#### [Task]
Print each line from the start of the records below up through the line where "FRÖNDENBERG: HALLO SINGLES, HIER" is found, exactly as given.

───── Data supplied ─────

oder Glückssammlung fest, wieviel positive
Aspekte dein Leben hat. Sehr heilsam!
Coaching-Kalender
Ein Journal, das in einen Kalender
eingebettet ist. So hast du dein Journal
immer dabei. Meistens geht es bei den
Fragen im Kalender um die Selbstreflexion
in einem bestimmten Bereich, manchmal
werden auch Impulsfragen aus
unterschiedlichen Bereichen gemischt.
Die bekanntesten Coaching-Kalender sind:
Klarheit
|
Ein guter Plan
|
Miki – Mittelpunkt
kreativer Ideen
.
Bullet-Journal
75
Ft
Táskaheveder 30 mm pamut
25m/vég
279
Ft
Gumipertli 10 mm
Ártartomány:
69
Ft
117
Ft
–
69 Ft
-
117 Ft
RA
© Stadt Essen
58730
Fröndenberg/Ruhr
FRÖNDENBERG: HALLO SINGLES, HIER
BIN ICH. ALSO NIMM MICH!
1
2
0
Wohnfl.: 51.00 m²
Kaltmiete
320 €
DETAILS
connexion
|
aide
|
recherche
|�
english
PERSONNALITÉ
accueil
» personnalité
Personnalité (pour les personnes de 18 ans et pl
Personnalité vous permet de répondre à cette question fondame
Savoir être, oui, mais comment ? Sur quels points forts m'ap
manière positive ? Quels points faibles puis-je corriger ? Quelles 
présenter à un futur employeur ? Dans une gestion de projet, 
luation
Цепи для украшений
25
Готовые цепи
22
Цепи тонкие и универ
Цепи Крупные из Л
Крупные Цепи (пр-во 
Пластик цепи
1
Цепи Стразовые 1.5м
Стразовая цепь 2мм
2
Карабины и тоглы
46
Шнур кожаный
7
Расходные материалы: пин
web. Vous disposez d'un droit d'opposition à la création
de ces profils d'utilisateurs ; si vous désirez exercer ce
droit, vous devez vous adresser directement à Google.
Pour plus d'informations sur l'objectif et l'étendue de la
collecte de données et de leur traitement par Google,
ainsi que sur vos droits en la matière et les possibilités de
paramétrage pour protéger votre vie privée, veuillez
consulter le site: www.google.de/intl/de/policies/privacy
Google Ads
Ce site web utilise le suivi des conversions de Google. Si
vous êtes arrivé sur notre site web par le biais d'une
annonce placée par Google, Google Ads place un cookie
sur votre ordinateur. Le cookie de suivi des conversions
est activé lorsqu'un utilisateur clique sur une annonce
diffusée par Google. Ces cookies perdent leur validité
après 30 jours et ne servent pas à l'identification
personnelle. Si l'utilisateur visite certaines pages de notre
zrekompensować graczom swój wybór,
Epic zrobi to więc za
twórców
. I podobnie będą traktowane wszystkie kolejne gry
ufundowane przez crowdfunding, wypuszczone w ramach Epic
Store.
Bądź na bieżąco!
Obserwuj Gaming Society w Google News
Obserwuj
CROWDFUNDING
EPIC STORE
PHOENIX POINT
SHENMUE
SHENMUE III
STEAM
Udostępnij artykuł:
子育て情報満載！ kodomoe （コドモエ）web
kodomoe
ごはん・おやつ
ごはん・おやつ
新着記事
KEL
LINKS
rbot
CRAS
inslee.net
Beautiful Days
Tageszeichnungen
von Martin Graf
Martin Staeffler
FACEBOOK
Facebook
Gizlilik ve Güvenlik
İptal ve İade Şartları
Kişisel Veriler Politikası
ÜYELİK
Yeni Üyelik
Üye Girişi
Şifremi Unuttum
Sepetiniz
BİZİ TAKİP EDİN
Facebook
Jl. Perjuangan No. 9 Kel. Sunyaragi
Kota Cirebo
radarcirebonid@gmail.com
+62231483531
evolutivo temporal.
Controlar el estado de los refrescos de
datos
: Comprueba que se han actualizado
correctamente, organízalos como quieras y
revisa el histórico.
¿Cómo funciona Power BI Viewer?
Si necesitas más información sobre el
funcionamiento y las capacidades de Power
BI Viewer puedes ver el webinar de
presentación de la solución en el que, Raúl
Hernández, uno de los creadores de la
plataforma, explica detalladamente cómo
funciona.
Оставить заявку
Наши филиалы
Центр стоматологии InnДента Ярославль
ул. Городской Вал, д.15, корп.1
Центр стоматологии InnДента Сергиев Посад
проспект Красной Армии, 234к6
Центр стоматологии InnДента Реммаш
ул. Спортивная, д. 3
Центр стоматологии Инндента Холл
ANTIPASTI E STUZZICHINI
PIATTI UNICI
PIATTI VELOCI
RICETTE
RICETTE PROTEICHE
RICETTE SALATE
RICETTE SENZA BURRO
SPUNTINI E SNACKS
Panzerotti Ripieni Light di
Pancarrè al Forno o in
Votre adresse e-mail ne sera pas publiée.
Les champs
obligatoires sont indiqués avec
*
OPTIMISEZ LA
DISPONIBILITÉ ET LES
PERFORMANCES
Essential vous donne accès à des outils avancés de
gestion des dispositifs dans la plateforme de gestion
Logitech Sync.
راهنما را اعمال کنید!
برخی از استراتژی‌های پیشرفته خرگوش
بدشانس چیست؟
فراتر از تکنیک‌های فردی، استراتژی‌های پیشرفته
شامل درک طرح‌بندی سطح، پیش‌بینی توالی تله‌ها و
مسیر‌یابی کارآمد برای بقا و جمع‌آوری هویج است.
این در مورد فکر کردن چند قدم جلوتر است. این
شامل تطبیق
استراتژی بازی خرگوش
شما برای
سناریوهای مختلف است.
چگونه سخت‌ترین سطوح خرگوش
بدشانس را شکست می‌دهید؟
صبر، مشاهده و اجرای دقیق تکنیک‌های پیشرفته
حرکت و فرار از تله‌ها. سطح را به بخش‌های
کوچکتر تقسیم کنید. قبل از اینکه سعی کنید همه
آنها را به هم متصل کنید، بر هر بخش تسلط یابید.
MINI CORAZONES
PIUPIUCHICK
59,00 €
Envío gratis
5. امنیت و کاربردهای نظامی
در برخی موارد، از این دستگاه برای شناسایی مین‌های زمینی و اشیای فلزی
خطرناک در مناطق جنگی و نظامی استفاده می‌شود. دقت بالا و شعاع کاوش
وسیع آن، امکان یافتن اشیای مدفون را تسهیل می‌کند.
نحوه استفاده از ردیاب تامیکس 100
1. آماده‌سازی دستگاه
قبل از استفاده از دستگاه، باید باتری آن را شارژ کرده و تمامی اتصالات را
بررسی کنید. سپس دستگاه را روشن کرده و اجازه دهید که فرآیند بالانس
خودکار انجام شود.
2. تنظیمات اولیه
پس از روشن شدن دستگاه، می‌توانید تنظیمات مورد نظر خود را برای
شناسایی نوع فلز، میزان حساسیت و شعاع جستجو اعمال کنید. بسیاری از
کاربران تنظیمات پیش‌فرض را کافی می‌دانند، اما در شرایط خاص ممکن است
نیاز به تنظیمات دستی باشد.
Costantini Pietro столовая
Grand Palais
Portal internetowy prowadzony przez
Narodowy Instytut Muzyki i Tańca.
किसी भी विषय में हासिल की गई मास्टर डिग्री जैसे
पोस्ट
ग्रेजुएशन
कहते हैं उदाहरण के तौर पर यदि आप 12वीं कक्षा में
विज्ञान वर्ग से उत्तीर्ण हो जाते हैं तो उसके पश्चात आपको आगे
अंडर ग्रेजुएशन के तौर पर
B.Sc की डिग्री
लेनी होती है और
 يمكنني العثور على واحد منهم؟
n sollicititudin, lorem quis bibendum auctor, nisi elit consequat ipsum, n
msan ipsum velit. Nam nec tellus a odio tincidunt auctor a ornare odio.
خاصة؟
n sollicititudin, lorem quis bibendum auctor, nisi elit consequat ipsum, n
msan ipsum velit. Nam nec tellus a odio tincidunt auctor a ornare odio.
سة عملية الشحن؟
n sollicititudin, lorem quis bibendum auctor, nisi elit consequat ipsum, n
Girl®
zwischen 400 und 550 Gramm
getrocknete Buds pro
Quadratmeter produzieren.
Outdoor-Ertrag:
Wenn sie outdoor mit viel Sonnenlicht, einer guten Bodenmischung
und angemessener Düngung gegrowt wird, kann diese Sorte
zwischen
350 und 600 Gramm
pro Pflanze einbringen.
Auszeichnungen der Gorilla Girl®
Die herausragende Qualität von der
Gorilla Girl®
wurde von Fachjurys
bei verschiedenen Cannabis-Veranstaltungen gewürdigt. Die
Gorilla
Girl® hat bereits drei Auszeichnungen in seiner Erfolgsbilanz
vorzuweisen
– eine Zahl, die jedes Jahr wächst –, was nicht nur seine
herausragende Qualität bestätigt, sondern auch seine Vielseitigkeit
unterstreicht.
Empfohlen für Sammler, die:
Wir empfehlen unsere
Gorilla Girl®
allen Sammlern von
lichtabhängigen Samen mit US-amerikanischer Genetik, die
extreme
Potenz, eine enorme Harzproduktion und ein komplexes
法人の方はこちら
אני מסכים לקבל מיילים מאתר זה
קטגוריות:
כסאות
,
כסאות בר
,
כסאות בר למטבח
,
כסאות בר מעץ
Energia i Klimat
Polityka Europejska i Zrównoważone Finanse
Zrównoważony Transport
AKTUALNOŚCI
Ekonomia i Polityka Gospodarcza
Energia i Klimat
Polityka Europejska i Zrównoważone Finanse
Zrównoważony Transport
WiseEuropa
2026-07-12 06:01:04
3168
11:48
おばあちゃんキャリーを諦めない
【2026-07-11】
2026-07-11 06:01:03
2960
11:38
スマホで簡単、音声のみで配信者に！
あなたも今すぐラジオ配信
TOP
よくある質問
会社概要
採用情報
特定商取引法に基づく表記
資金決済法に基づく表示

─────

#### [Your response]
oder Glückssammlung fest, wieviel positive
Aspekte dein Leben hat. Sehr heilsam!
Coaching-Kalender
Ein Journal, das in einen Kalender
eingebettet ist. So hast du dein Journal
immer dabei. Meistens geht es bei den
Fragen im Kalender um die Selbstreflexion
in einem bestimmten Bereich, manchmal
werden auch Impulsfragen aus
unterschiedlichen Bereichen gemischt.
Die bekanntesten Coaching-Kalender sind:
Klarheit
|
Ein guter Plan
|
Miki – Mittelpunkt
kreativer Ideen
.
Bullet-Journal
75
Ft
Táskaheveder 30 mm pamut
25m/vég
279
Ft
Gumipertli 10 mm
Ártartomány:
69
Ft
117
Ft
–
69 Ft
-
117 Ft
RA
© Stadt Essen
58730
Fröndenberg/Ruhr
FRÖNDENBERG: HALLO SINGLES, HIER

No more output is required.